_Provided text_:
■ ■ ■ ■
AC followed by T plus H :

  Adriamycin
  Cyclophosphamide
  Paclitaxel
  Trastuzumab (monoclonal antibody)

 

FEC:

  5-FU
  Epirubicin
  Cyclophosphamide

 

FAC:

  5-FU
  Adriamycin
  Cyclophosphamide

 

CMF:

  Cyclophosphamide
  Methotrexate
  5-FU

 

TC:

  Taxotere
  Cyclophosphamide

 

TCH:

  Taxotere
  Carboplatin
  Trastuzumab (monoclonal antibody)

 

Hormonal Therapy:
Hormonal therapy plays an important role in the adjuvant treatment of breast cancer. It can be used alone or in combination with chemotherapy. Hormone therapy is used to treat cancers that are sensitive to hormones. These cancers contain estrogen and /or progesterone receptors and depend on estrogen for their growth. Hormonal therapy works by either blocking hormones from attaching to cancer cells or by stopping the body from making hormones. This therapy will prevent hormones from fueling the growth of breast cancer. It is important to understand that this is not the only mechanism by which breast cancer cells grow. There are other pathways independent of hormones that can feed a breast cancer cell.

SERMs (selective estrogen receptor modulator):
SERMs act by blocking any estrogen present in the body from attaching to the estrogen receptor on the cancer cell. This action slows the growth of the tumor or kills the tumor cells.
■ ■ ■ ■
_Tasks to perform_:
• 1. Quote the breast cancer treatment text from "SERMs (selective estrogen" up to and including "the tumor cells.".
• 2. Answer these questions from the breast cancer treatment text:
(a) Which drugs make up the TC regimen?
(b) What are the two ways hormonal therapy works?
(c) What do SERMs block estrogen from attaching to?
The material that follows has no connection to the breast cancer treatment text.

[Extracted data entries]
■ ■ ■ ■
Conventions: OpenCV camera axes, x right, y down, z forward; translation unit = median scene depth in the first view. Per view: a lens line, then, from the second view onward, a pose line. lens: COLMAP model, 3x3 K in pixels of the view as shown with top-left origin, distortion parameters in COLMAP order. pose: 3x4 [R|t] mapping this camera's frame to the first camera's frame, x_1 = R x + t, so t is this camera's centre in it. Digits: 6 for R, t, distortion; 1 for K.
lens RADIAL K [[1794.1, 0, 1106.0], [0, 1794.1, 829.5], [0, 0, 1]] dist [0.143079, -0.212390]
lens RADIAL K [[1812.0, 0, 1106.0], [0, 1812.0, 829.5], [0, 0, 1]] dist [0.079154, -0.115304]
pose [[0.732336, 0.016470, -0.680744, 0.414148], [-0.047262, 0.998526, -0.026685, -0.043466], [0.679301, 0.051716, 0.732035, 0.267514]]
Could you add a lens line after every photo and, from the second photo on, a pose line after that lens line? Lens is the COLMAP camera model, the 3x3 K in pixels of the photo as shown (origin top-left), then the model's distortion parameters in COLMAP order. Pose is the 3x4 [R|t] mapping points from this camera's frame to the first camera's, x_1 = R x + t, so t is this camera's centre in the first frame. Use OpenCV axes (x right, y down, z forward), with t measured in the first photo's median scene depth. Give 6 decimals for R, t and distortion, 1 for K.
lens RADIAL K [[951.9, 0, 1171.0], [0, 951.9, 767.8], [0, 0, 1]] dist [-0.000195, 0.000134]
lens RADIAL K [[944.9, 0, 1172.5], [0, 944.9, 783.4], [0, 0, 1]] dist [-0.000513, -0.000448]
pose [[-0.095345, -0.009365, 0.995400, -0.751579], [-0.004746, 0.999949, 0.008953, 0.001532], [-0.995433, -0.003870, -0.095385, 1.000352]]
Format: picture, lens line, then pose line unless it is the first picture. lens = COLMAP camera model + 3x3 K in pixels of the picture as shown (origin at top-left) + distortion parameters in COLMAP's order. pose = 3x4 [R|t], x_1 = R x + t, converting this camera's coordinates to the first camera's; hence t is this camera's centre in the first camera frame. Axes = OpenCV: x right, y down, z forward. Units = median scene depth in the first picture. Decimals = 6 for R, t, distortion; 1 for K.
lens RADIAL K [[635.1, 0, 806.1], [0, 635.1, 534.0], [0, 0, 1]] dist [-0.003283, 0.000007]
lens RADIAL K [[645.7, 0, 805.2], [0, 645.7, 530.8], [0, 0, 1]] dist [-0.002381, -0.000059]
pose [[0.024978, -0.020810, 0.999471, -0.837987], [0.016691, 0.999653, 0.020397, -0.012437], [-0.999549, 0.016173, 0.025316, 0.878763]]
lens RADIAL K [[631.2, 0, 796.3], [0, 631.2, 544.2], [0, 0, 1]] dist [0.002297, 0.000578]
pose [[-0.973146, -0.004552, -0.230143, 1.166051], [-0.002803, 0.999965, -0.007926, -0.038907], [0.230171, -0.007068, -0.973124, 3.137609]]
■ ■ ■ ■
_Answers to this exercise_:
• 1.
SERMs (selective estrogen receptor modulator):
SERMs act by blocking any estrogen present in the body from attaching to the estrogen receptor on the cancer cell. This action slows the growth of the tumor or kills the tumor cells.

• 2.
(a) Taxotere and Cyclophosphamide.
(b) It either blocks hormones from attaching to cancer cells or stops the body from making hormones.
(c) The estrogen receptor on the cancer cell.